Exploring underdetermined linear system with non-negative solution I haven't had much luck searching for this specific problems. Any pointers would be greatly appreciated.
I have an underdetermined system where $ A $ and $ b $ are known. $ x $ is a real vector with $x_i > 0 $. 
$$ Ax = b $$
I'm not looking to optimize a function but to explore the solution space.
I'd like to be able to incrementally move around the solution space, using the "current" solution to evaluate a completely different problem (that would be absolutely horrible and infeasible to integrate into this). How would I be able to define this space?
Could anyone give an idea of where to start? Thanks!
 A: The solution space is an affine space and can be described as the vector space of the solutions of the corresponding homogeneous system $Ax=0$ shifted by a specific solution $x_0$ of the inhomogeneous system $Ax=b$. Thus, the general solution takes the form $x=x_0+Sv$, where $S$ is a matrix whose columns form a basis of the solution space of the homogeneous equation and $v$ is a column vector of coefficients. You can move around the solution space by varying $v$.
A: Say you have $x_1,\ldots,x_{n+1}$ with $x_k > 0$ and $Ax_k = b$ for all $1 \leq k \leq n+1$. Then every convex combination of these vectors, i.e. every sum $$
  y = \sum_{k=1}^{n+1} \lambda_kx_k
  \quad\text{where}\quad
  \sum_{i=1}^{n+1} \lambda_k = 1
  \quad\text{and for all $k$}\quad
  \lambda_k \geq 0
$$
also obeys $Ay=b$ and $y > 0$.
Now, the question becomes whether you can find "enough" such $x_i$ to guarantee that every solution $y$ can be obtained this way.

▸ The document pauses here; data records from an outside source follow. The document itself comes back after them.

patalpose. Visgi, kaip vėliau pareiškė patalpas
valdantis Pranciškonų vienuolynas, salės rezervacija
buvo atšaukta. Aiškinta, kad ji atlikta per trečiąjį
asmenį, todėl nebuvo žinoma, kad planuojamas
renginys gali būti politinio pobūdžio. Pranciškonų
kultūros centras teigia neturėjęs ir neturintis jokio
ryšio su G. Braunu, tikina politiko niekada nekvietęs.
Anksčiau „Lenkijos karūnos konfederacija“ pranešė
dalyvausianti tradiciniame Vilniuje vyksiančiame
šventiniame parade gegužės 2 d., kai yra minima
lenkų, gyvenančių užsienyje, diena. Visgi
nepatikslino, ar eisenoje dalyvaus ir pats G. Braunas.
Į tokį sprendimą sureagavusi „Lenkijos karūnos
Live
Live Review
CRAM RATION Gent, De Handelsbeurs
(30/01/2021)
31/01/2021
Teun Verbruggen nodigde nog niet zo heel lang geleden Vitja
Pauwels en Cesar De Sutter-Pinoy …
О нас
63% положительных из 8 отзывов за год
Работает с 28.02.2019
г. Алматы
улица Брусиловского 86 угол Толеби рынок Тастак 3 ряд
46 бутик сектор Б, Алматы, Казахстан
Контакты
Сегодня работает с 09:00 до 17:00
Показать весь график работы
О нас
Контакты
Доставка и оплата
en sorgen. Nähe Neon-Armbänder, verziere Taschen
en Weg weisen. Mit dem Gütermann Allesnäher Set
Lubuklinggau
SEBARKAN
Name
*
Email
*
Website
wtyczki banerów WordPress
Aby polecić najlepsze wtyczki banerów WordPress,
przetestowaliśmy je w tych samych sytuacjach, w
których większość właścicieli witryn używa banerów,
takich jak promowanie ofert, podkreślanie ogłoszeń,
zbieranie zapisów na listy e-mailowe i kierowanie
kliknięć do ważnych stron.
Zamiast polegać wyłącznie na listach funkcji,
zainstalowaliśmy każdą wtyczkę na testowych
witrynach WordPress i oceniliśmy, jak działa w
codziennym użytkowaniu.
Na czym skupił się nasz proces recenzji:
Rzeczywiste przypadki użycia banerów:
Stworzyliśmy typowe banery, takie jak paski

The strictness in $x > 0$ causes trouble here, I think. Take for example the system $$
    \left(\begin{matrix}1&1\\0&0\end{matrix}\right)x
  = \left(\begin{matrix}1\\0\end{matrix}\right) \text{,}
$$ i.e. the system whose solution is a line through $(1,0)$ and $(0,1)$. Due to the strictness in your requirement, you have to $x_1=(1-\epsilon_1,\epsilon_1)$, $(\epsilon_2,1-\epsilon_2)$ for $\epsilon_1,\epsilon_2 > 0$ as your convex basis. But that means you'll miss e.g. the solution $(1-\frac{\epsilon_1}{2},\frac{\epsilon_1}{2})$.
So fix this, you'll have to replace $x > 0$ with $x \geq 0$ in your requirement, and then pick only convex combinations which satisfy the stricter condition. Usually simply requirement $\lambda_i > 0$ instead of $\lambda_i \geq 0$ should be enough, but there might cases where it's not. I have the feeling that in these cases, the stricter system has no solution at all, but I haven't proved this so I might be wrong.
You'll also have to figure out what "enough" means. $n$ can quite obviously be at most $\dim \ker A$, but there are cases where you won't find that many affinely independent vectors with only positive coordinates. Take for example the system $$
    \left(\begin{matrix}1&1&0&0\\0&0&1&1\\0&0&0&0\\0&0&0&0\end{matrix}\right)x
  = \left(\begin{matrix}1\\0\\0\\0\end{matrix}\right) \text{.}
$$
If the third or forth component of a solution is strictly greather than zero, the other one needs to be strictly less than zero, and you thus get only the two vectors $x_1=(1,0,0,0)$ and $x_2=(0,1,0,0)$.
I'd take a look at the simples algorithm, it should help to find suitable $x_k$.